Grazie all’autorizzazione del gruppo Class editori pubblichiamo l’articolo di Massimo Tosti apparso su Italia Oggi, il quotidiano diretto da Pierluigi Magnaschi.
Le smentite (impacciate e contraddittorie) non hanno convinto nessuno. È chiaro che la telefonata fra Angela Merkel e Mario Draghi c’è stata, ed è altrettanto chiaro che non è stata esattamente amichevole.

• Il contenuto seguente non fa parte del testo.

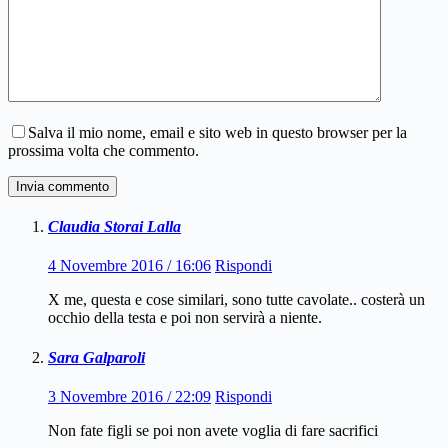
Salva il mio nome, email e sito web in questo browser per la
prossima volta che commento.
Invia commento
Claudia Storai Lalla
4 Novembre 2016 / 16:06
Rispondi
X me, questa e cose similari, sono tutte cavolate.. costerà un
occhio della testa e poi non servirà a niente.
Sara Galparoli
3 Novembre 2016 / 22:09
Rispondi
Non fate figli se poi non avete voglia di fare sacrifici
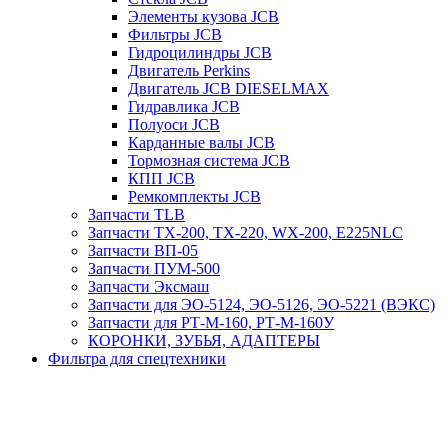
Элементы кузова JCB
Фильтры JCB
Гидроцилиндры JCB
Двигатель Perkins
Двигатель JCB DIESELMAX
Гидравлика JCB
Полуоси JCB
Карданные валы JCB
Тормозная система JCB
КПП JCB
Ремкомплекты JCB
Запчасти TLB
Запчасти TX-200, TX-220, WX-200, E225NLC
Запчасти ВП-05
Запчасти ПУМ-500
Запчасти Эксмаш
Запчасти для ЭО-5124, ЭО-5126, ЭО-5221 (ВЭКС)
Запчасти для РТ-М-160, РТ-М-160У
КОРОНКИ, ЗУБЬЯ, АДАПТЕРЫ
Фильтра для спецтехники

La cancelliera tedesca insiste sul rigore senza se e senza ma come unica ricetta valida per togliere l’Europa dagli impacci, mentre Draghi è favorevole a introdurre un minimo di flessibilità nel rispetto delle regole e dei parametri a condizione che i paesi più deboli (in prima fila il nostro) facciano (e rapidamente) le riforme indispensabili per ammodernare le strutture, ridurre drasticamente gli sprechi, e favorire la ripresa. «Nessuna quantità di aggiustamenti fiscali o monetari», aveva sottolineato il governatore della Bce nel discorso oggetto della telefonata di Frau Merkel, «può sostituire le riforme strutturali». Prima della crisi mondiale che ha investito i mercati sette o otto anni fa, la disoccupazione aveva già raggiunto livelli patologici nella zona dell’euro. Le riforme sono indispensabili da allora, e non c’è più tempo da perdere, se non si vuole finire (tutti insieme) nel baratro. Con l’austerità, nuda e cruda, i problemi non si risolvono.

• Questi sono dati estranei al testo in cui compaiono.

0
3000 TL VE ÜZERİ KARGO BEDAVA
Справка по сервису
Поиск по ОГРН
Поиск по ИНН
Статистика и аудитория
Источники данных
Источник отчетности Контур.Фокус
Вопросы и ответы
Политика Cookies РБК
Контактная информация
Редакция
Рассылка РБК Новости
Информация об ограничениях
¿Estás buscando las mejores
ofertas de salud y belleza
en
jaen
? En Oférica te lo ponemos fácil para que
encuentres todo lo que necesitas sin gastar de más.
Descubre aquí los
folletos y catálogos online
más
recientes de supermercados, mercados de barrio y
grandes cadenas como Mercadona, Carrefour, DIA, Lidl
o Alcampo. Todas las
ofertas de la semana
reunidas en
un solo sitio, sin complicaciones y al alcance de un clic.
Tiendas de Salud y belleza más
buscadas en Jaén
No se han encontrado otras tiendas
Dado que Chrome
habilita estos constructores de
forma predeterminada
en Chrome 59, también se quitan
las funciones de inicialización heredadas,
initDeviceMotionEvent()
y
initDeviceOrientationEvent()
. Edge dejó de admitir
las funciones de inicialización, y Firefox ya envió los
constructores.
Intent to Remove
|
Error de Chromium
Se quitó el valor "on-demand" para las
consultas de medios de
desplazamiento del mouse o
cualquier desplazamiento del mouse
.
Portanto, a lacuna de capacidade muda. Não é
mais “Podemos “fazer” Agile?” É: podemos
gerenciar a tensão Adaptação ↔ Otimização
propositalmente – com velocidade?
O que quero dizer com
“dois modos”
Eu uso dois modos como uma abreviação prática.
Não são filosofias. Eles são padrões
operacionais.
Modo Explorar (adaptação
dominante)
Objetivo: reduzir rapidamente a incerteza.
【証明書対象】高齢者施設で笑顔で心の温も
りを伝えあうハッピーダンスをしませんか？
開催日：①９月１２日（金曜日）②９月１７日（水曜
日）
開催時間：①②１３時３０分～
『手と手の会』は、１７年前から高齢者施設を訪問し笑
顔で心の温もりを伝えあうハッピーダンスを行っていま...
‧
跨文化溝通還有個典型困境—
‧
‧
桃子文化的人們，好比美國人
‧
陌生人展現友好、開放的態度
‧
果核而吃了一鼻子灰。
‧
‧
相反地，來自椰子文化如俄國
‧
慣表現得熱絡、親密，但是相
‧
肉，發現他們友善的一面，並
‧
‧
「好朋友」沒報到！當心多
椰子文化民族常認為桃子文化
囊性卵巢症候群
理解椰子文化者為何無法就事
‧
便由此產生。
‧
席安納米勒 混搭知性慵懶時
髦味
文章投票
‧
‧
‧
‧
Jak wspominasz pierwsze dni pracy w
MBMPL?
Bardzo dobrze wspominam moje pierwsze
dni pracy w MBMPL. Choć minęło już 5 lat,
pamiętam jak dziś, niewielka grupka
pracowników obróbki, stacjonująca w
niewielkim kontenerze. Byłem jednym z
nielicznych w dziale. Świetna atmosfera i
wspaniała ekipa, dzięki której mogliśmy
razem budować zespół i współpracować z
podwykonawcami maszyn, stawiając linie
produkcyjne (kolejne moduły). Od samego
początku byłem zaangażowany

Il governo tedesco, per volontà del ministro delle finanze Wolfgang Schäuble, è arrivato a proporre la nomina di un commissario europeo che abbia un potere di veto sulle leggi finanziarie dei singoli stati dell’Unione.
Che non è una bestemmia, per le orecchie di Draghi, che ha più volte invocato una cessione di sovranità dei singoli stati dell’Ue in materia economica, finanziaria e fiscale. La disparità di vedute fra Berlino e Francoforte è politica e dipende dalle diverse scuole di pensiero economico di Schäuble e Draghi.

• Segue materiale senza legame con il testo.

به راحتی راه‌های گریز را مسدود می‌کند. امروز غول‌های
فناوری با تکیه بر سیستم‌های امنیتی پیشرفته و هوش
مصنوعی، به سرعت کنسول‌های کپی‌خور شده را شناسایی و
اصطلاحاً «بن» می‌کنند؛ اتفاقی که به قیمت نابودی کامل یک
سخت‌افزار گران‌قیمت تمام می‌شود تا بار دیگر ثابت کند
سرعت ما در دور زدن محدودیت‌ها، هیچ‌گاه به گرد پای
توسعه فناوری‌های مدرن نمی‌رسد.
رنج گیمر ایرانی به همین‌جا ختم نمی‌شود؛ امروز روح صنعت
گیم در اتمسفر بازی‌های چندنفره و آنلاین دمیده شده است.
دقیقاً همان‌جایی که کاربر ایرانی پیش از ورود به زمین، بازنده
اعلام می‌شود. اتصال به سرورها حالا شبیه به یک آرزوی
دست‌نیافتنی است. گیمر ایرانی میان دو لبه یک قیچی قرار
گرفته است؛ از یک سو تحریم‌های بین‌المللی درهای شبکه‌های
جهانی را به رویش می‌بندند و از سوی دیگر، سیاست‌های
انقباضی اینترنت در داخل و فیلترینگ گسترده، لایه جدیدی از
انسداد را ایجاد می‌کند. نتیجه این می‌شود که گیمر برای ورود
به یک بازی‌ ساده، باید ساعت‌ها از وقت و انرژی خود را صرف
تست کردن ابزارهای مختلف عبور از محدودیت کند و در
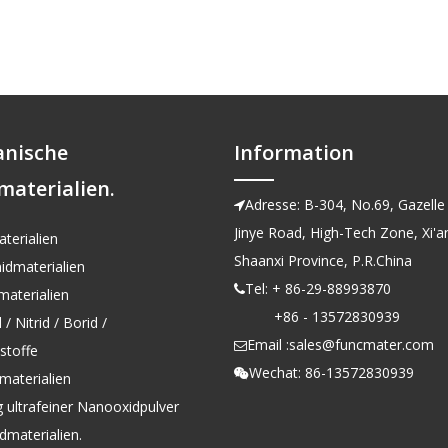
anische
Information
materialien.
Adresse: B-304, No.69, Gazelle 

Jinye Road, High-Tech Zone, Xi'an
terialien
Shaanxi Province, P.R.China
idmaterialien
Tel: + 86-29-88993870

aterialien
+86 - 13572830939
/ Nitrid / Borid /
Email :
sales@funcmater.com

kstoffe
Wechat: 86-13572830939

materialien
g ultrafeiner Nanooxidpulver
dmaterialien.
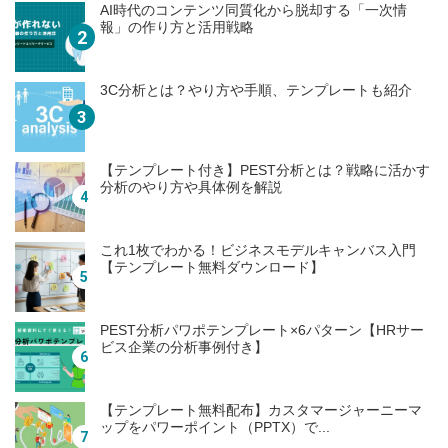
AI時代のコンテンツ同質化から脱却する「一次情
報」の作り方と活用戦略
3C分析とは？やり方や手順、テンプレートも紹介
【テンプレート付き】PEST分析とは？戦略に活かす
分析のやり方や具体例を解説
これ1枚でわかる！ビジネスモデルキャンバス入門
【テンプレート無料ダウンロード】
PEST分析パワポテンプレート×6パターン【HRサー
ビス企業の分析事例付き】
【テンプレート無料配布】カスタマージャーニーマ
ップをパワーポイント（PPTX）で...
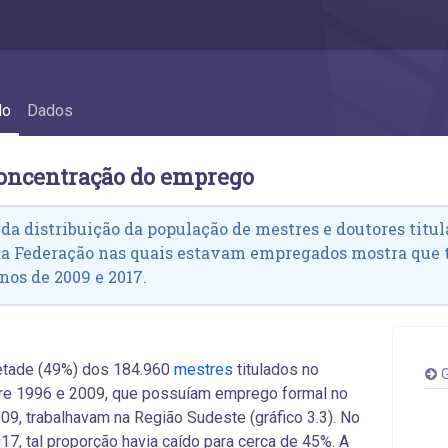
concentração do emprego
do
Dados
concentração do emprego
 da distribuição da população de mestres e doutores titula
da Federação nas quais estavam empregados mostra que
nos de 2009 e 2017.
tade (49%) dos 184.960
mestres
titulados no
G
tre 1996 e 2009, que possuíam emprego formal no
09, trabalhavam na Região Sudeste (gráfico 3.3). No
17, tal proporção havia caído para cerca de 45%. A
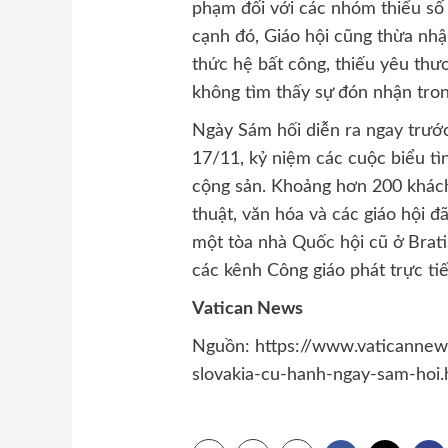
phạm đối với các nhóm thiểu số
cạnh đó, Giáo hội cũng thừa nhận
thức hệ bất công, thiếu yêu th
không tìm thấy sự đón nhận tron
Ngày Sám hối diễn ra ngay trướ
17/11, kỷ niệm các cuộc biểu tì
cộng sản. Khoảng hơn 200 khách
thuật, văn hóa và các giáo hội đ
một tòa nhà Quốc hội cũ ở Brat
các kênh Công giáo phát trực tiế
Vatican News
Nguồn: https://www.vaticanne
slovakia-cu-hanh-ngay-sam-hoi.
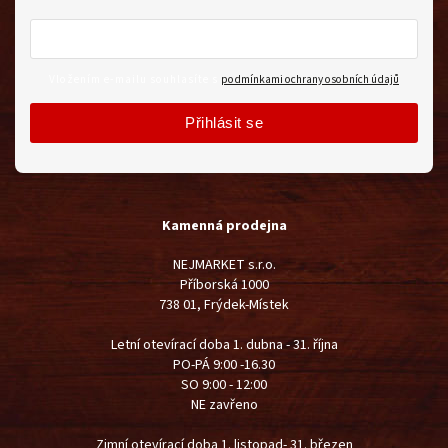
Vložením e-mailu souhlasíte s
podmínkami ochrany osobních údajů
Přihlásit se
Kamenná prodejna
NEJMARKET s.r.o.
Příborská 1000
738 01, Frýdek-Místek
Letní otevírací doba 1. dubna - 31. října
PO-PÁ 9:00 -16.30
SO 9:00 - 12:00
NE zavřeno
Zimní otevírací doba 1. listopad- 31. březen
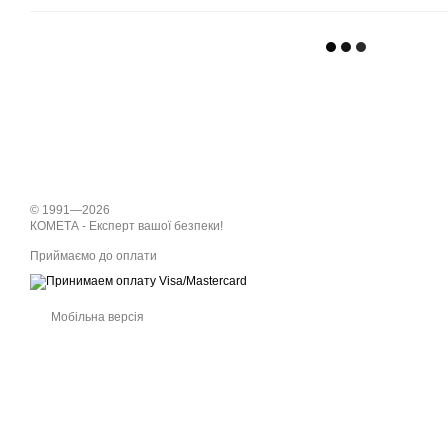
© 1991—2026
КОМЕТА - Експерт вашої безпеки!
Приймаємо до оплати
Мобільна версія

Noi italiani dobbiamo sperare che la partita in corso sia vinta dal nostro connazionale semplicemente perché adottare soltanto l’austerità ci porta (ci sta portando) alla deflazione e a un livello di tassazione assolutamente insopportabile. Dobbiamo, in altre parole, sperare che Matteo Renzi mantenga fede agli impegni presi nel momento in cui ha assunto la guida del governo: rivoltare l’Italia come un calzino, attuando le riforme da troppi anni rinviate. È l’unica via d’uscita dalla crisi praticabile per noi.